Top Democratic leader Rahm Emanuel has blamed President Donald Trump's ego for having “thrown away 40 years of meticulous strategic planning” with India over his Nobel Peace Prize desire. He also raised serious questions over Trump's coziness towards Pakistan, saying his son was getting money from Islamabad.
US President Donald Trump has made no secrets of his desire for a Nobel Peace Prize. (Jonathan Ernst/Reuters photo)
“He threw it all away because Modi would not say that the President deserves a Nobel Peace Prize for the ceasefire (with Pakistan),” Emanuel, a former aide of Barack Obama who also served as ambassador to Japan during Trump's administration until recently.
India, which has been hit by 50% tariffs, has maintained that the truce to pause the Operation Sindoor — its action against terror bases to avenge an attack in Kashmir — was its own call after a request from the Pak army. But Trump has said at least 50 times that he forced India and Pakistan into submission by threatening them with 200% tariffs.
Emanuel said in an interview earlier this week that, for the US, India could have been “a major counterweight against China both on the manufacturing and technology side, but also on the military side".

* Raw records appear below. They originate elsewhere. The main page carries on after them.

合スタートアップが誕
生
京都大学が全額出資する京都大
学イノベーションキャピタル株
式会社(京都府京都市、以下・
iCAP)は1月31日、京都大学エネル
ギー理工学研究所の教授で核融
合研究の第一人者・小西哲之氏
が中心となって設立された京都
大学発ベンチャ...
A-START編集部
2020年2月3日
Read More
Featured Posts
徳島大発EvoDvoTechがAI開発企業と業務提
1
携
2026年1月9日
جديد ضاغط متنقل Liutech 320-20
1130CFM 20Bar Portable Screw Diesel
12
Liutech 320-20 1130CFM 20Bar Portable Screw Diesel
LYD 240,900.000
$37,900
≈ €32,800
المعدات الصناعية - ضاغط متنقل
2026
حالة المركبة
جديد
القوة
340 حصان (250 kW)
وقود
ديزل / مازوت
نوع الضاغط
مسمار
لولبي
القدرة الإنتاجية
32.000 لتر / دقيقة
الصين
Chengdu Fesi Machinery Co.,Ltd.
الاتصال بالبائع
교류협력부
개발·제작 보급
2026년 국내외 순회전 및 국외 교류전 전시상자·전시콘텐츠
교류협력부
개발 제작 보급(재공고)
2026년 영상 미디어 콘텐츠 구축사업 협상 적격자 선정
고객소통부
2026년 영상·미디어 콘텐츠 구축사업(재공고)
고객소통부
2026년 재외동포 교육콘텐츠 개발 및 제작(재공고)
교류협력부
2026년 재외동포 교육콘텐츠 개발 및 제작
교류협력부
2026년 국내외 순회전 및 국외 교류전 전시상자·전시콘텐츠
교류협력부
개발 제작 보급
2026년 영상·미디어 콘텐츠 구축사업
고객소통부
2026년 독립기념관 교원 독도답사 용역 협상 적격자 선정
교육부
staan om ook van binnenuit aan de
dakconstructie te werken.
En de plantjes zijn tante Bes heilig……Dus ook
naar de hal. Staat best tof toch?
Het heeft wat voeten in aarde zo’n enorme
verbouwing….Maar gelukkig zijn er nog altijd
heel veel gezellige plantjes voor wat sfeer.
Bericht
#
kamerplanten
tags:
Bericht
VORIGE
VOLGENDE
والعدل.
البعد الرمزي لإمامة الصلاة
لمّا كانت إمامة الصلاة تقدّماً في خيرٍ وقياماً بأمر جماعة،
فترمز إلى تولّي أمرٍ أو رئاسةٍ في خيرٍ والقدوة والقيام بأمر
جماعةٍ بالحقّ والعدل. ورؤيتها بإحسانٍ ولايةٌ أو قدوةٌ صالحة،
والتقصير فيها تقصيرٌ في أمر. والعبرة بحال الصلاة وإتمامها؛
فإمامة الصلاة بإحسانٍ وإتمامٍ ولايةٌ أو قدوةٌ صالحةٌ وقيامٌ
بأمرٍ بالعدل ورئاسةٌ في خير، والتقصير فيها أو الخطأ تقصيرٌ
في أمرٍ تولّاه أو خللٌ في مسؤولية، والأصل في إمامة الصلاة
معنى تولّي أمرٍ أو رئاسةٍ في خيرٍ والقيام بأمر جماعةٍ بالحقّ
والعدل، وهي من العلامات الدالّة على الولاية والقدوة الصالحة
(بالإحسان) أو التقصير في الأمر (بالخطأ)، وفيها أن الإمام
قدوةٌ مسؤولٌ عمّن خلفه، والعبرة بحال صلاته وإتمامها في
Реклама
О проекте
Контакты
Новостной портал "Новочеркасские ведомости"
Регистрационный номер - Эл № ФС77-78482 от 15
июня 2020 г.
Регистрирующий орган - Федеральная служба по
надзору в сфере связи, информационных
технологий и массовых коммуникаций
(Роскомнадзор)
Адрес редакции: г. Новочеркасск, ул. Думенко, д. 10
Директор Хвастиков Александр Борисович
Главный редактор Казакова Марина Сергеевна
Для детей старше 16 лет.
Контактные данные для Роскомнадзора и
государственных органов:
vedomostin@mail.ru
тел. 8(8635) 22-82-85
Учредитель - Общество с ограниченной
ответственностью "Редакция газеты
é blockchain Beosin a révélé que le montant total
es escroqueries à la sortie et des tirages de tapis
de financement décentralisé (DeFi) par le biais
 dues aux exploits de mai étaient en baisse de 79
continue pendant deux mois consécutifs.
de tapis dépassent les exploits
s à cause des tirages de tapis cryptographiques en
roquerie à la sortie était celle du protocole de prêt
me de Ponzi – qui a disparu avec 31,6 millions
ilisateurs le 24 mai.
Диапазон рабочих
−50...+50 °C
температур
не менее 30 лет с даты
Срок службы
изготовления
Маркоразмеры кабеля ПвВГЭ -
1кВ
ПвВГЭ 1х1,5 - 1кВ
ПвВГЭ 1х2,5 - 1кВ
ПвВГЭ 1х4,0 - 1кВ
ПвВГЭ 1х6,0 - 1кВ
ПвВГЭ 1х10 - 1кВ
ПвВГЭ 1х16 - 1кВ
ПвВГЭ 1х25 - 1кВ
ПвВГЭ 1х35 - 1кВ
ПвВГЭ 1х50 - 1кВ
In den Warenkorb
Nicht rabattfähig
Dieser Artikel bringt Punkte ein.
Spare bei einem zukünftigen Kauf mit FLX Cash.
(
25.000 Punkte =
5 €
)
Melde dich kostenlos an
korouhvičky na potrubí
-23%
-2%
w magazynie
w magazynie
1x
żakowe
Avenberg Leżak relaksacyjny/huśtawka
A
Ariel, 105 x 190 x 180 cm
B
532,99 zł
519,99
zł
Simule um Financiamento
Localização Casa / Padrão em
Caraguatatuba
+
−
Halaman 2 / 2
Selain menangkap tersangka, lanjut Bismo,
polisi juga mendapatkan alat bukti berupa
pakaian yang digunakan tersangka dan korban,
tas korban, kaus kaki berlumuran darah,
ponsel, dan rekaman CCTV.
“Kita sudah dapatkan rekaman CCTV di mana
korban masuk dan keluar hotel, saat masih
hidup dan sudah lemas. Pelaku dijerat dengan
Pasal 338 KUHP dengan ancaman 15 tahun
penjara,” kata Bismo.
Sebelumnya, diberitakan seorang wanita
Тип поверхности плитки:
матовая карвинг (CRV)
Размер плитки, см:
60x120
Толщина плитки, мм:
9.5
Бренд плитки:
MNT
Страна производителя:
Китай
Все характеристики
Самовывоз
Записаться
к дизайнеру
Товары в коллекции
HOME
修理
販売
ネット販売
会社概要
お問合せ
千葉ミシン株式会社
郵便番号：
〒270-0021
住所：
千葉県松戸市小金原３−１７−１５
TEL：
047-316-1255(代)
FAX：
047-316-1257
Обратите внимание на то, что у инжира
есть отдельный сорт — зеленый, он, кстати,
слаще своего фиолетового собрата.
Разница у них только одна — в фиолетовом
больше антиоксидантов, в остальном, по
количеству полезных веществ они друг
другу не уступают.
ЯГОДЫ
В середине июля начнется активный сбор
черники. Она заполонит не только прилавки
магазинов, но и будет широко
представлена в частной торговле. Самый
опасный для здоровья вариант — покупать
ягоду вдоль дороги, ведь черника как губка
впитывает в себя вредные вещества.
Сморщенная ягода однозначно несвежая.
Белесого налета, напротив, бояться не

“The president of the United States has literally thrown away 40 years of meticulous strategic planning and preparation and enhancing and warming the relationship through Democratic and Republican administrations, even his first administration,” he said.
He also alleged that Trump acted “out of ego and out of money from Pakistan, that was paying both his son and (Trump aide Steve) Witkoff's son”.
This was a reference apparently to Zach Witkoff, a co-founder of a company that signed a deal with the Pakistan Crypto Council in April 2025 to advance digital financial transactions. Donald Trump's sons, Donald Trump Jr and Eric Trump, and son-in-law Jared Kushner, reportedly hold stakes in the firm.
Rahm Emanuel, a former investment banker, served three terms in the US House of Representatives from 2003 to 2009. He was the White House chief of staff from 2009 to 2010 under President Obama and served as mayor of Chicago from 2011 to 2019.